[Saved data entries]
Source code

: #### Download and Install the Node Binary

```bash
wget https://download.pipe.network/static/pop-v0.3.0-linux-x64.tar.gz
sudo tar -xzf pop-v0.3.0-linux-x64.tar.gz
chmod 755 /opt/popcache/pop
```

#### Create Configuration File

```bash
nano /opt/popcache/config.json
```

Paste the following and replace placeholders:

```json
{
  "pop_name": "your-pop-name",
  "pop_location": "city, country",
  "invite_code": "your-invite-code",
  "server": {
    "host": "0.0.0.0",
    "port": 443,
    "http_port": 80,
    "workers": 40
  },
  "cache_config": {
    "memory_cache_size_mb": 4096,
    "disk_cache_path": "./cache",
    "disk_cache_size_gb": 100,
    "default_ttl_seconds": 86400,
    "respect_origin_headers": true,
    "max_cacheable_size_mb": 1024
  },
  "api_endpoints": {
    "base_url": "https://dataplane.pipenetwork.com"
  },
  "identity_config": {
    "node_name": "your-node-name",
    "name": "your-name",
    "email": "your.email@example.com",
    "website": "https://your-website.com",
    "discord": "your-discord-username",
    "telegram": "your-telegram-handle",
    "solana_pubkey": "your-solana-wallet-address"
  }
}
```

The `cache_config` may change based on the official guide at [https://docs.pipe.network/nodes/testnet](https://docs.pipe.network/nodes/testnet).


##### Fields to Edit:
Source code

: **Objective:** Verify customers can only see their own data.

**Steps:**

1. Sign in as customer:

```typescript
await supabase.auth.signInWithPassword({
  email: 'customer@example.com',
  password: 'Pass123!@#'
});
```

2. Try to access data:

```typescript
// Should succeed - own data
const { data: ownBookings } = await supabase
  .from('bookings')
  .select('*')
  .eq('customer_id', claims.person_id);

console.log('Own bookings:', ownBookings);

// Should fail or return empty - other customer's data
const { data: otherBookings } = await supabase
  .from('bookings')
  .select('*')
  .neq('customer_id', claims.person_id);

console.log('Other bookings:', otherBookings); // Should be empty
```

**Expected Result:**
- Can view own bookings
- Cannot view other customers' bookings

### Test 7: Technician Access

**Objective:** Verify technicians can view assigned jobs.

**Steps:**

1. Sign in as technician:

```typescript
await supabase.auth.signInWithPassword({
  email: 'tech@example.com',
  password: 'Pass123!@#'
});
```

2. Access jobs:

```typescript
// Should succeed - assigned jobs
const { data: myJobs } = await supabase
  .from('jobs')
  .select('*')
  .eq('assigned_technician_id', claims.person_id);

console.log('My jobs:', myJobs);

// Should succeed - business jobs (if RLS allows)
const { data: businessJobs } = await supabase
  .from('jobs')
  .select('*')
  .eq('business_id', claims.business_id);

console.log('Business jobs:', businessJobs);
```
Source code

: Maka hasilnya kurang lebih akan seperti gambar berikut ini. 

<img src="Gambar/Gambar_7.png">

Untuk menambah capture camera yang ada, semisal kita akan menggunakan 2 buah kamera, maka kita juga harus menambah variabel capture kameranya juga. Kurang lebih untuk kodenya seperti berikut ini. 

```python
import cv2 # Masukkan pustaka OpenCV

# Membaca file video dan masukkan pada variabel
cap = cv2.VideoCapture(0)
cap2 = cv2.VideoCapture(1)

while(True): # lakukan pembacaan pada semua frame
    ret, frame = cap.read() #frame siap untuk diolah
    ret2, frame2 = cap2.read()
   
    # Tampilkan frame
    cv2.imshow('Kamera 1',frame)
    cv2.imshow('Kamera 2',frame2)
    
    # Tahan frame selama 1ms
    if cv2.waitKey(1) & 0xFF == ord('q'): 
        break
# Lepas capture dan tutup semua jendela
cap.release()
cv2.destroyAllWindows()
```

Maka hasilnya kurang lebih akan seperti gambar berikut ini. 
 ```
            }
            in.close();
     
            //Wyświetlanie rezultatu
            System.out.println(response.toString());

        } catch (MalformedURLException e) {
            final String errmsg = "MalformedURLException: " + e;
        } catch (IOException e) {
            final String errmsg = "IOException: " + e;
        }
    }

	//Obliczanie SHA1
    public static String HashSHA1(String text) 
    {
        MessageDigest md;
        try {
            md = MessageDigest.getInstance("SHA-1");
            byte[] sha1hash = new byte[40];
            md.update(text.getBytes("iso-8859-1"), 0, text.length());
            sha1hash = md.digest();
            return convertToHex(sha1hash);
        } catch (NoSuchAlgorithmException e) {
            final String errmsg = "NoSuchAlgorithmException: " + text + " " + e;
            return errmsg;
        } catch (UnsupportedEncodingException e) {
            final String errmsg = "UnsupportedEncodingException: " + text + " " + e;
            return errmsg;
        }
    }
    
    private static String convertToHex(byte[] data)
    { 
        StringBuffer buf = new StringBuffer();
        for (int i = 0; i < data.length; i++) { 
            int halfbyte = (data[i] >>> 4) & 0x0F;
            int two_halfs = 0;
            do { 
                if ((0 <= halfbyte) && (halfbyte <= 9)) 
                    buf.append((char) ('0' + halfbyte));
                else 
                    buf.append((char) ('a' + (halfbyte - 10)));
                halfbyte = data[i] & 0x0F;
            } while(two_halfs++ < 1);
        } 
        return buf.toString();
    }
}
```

**ASSIGNED TASK**
Find every line above that contains the word "convertToHex", and return each one.

**RESPONSE TO THE EXERCISE**
            return convertToHex(sha1hash);
    private static String convertToHex(byte[] data)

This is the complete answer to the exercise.